▸ **EXERCISE**:
The entries below should be given again exactly, minus their pictures.

+++ EXTRACTED RECORDS

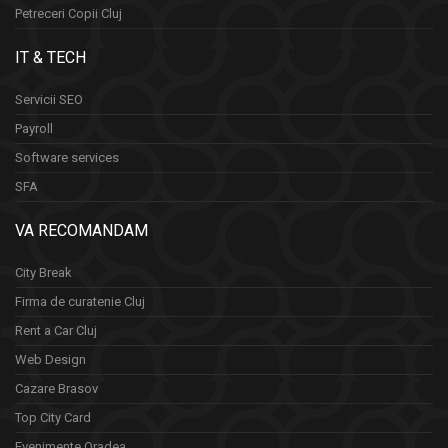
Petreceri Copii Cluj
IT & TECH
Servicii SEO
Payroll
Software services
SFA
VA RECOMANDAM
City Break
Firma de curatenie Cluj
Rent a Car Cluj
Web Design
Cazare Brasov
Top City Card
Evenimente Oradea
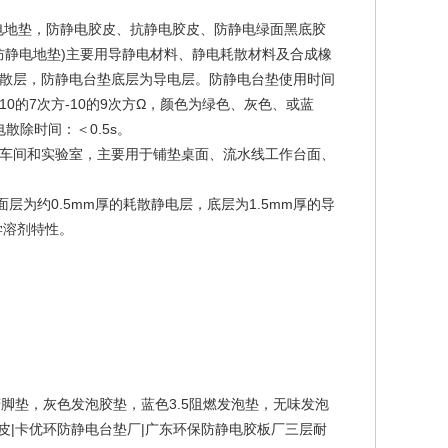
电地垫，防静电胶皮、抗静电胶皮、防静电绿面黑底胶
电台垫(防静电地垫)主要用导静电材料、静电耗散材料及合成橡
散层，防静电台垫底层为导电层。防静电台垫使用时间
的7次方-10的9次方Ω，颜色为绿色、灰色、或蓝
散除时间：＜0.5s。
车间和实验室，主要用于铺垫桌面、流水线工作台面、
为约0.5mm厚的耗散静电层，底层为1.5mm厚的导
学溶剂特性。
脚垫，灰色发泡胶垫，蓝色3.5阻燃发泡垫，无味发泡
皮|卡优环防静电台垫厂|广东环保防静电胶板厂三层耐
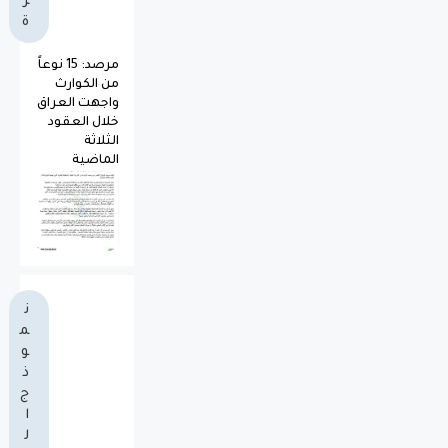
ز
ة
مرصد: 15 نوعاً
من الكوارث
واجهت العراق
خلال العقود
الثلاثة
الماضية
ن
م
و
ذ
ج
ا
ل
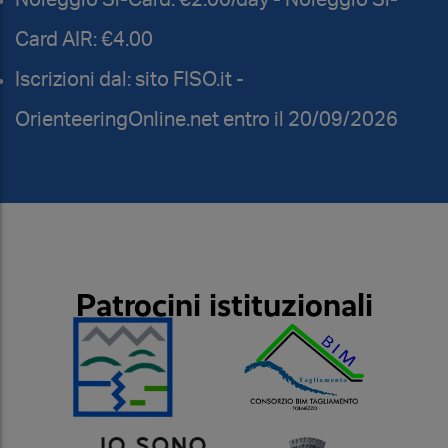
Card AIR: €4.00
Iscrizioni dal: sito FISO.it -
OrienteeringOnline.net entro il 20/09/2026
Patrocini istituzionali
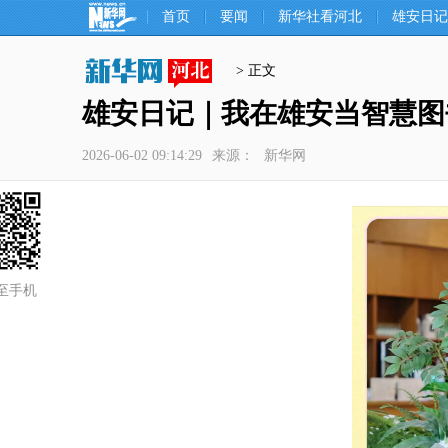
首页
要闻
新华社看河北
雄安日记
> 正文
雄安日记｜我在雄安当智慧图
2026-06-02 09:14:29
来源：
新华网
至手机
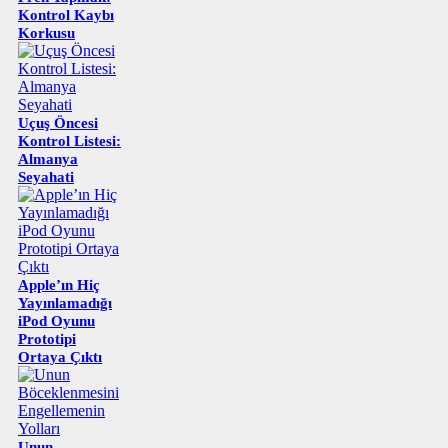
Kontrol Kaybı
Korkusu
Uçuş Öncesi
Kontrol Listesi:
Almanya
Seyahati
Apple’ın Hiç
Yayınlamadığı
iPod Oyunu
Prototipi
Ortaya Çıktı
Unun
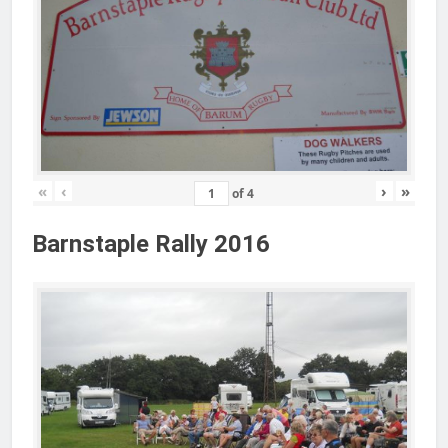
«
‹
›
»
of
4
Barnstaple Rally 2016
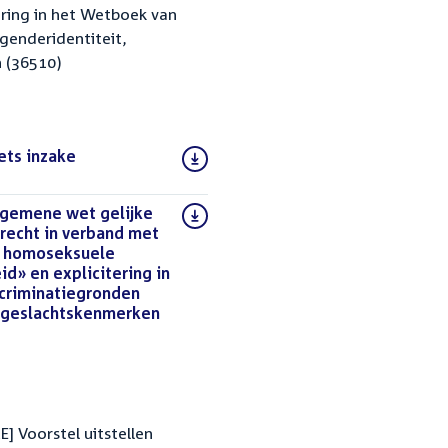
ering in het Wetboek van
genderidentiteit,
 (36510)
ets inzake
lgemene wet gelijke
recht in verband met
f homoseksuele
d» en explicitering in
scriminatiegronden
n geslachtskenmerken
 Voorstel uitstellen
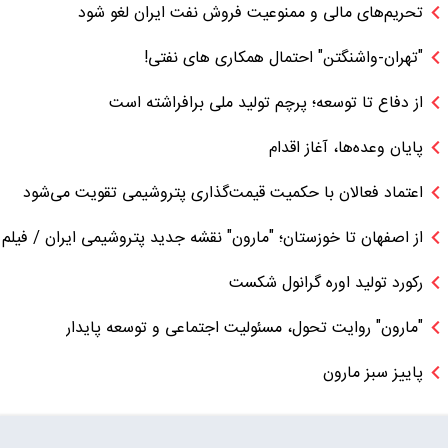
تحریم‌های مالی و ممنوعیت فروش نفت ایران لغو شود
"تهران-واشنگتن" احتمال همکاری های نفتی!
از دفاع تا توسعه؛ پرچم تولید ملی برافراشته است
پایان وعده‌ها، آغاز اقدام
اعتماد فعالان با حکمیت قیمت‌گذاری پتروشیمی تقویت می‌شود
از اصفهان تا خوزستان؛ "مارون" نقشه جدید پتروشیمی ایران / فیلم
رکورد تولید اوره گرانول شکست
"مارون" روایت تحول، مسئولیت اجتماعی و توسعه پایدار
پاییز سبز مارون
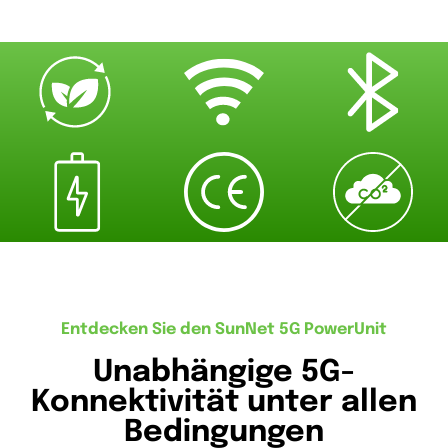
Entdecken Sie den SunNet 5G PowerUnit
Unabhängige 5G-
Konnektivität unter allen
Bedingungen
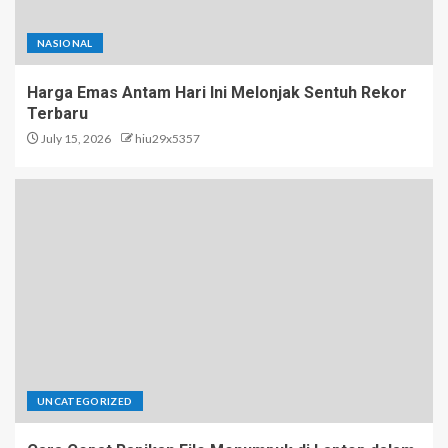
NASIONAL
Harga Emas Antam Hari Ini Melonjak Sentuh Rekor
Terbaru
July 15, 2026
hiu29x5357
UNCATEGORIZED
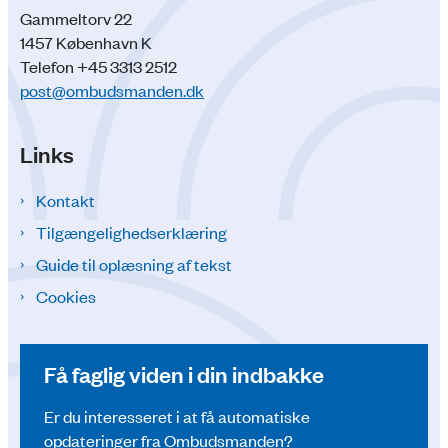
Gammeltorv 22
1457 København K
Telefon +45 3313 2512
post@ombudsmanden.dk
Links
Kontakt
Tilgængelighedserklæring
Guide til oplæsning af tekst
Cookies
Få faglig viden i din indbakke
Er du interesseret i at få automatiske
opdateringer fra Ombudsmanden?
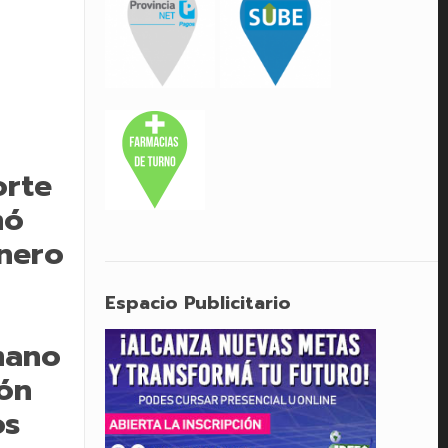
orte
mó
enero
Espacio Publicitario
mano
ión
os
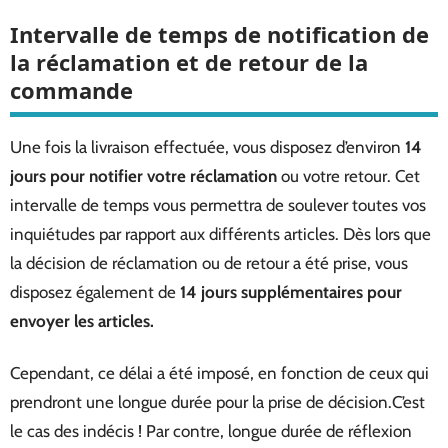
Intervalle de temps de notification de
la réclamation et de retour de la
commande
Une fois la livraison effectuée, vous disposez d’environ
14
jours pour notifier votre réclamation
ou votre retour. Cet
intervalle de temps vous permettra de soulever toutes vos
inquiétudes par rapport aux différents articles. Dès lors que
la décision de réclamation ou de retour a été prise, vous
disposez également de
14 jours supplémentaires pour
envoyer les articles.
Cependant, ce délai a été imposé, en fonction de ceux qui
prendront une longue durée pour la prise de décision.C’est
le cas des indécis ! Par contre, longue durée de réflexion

++++++

▸ **EXERCISE OUTPUT**:
Petreceri Copii Cluj
IT & TECH
Servicii SEO
Payroll
Software services
SFA
VA RECOMANDAM
City Break
Firma de curatenie Cluj
Rent a Car Cluj
Web Design
Cazare Brasov
Top City Card
Evenimente Oradea
电地垫，防静电胶皮、抗静电胶皮、防静电绿面黑底胶
电台垫(防静电地垫)主要用导静电材料、静电耗散材料及合成橡
散层，防静电台垫底层为导电层。防静电台垫使用时间
的7次方-10的9次方Ω，颜色为绿色、灰色、或蓝
散除时间：＜0.5s。
车间和实验室，主要用于铺垫桌面、流水线工作台面、
为约0.5mm厚的耗散静电层，底层为1.5mm厚的导
学溶剂特性。
脚垫，灰色发泡胶垫，蓝色3.5阻燃发泡垫，无味发泡
皮|卡优环防静电台垫厂|广东环保防静电胶板厂三层耐
ز
ة
مرصد: 15 نوعاً
من الكوارث
واجهت العراق
خلال العقود
الثلاثة
الماضية
ن
م
و
ذ
ج
ا
ل
Card AIR: €4.00
Iscrizioni dal: sito FISO.it -
OrienteeringOnline.net entro il 20/09/2026
Patrocini istituzionali
首页
要闻
新华社看河北
雄安日记
> 正文
雄安日记｜我在雄安当智慧图
2026-06-02 09:14:29
来源：
新华网
至手机
Kontrol Kaybı
Korkusu
Uçuş Öncesi
Kontrol Listesi:
Almanya
Seyahati
Apple’ın Hiç
Yayınlamadığı
iPod Oyunu
Prototipi
Ortaya Çıktı
Unun
«
‹
›
»
of
4
Barnstaple Rally 2016
ering in het Wetboek van
genderidentiteit,
 (36510)
ets inzake
lgemene wet gelijke
recht in verband met
f homoseksuele
d» en explicitering in
scriminatiegronden
n geslachtskenmerken
 Voorstel uitstellen
تحریم‌های مالی و ممنوعیت فروش نفت ایران لغو شود
"تهران-واشنگتن" احتمال همکاری های نفتی!
از دفاع تا توسعه؛ پرچم تولید ملی برافراشته است
پایان وعده‌ها، آغاز اقدام
اعتماد فعالان با حکمیت قیمت‌گذاری پتروشیمی تقویت می‌شود
از اصفهان تا خوزستان؛ "مارون" نقشه جدید پتروشیمی ایران / فیلم
رکورد تولید اوره گرانول شکست
"مارون" روایت تحول، مسئولیت اجتماعی و توسعه پایدار
پاییز سبز مارون
Entdecken Sie den SunNet 5G PowerUnit
Unabhängige 5G-
Konnektivität unter allen
Bedingungen
NASIONAL
Harga Emas Antam Hari Ini Melonjak Sentuh Rekor
Terbaru
July 15, 2026
hiu29x5357
UNCATEGORIZED
Gammeltorv 22
1457 København K
Telefon +45 3313 2512
post@ombudsmanden.dk
Links
Kontakt
Tilgængelighedserklæring
Guide til oplæsning af tekst
Cookies
Få faglig viden i din indbakke
Er du interesseret i at få automatiske
opdateringer fra Ombudsmanden?
orte
mó
enero
Espacio Publicitario
mano
ión
os
Intervalle de temps de notification de
la réclamation et de retour de la
commande
Une fois la livraison effectuée, vous disposez d’environ
14
jours pour notifier votre réclamation
ou votre retour. Cet
intervalle de temps vous permettra de soulever toutes vos
inquiétudes par rapport aux différents articles. Dès lors que
la décision de réclamation ou de retour a été prise, vous
disposez également de
14 jours supplémentaires pour
envoyer les articles.
Cependant, ce délai a été imposé, en fonction de ceux qui
prendront une longue durée pour la prise de décision.C’est
le cas des indécis ! Par contre, longue durée de réflexion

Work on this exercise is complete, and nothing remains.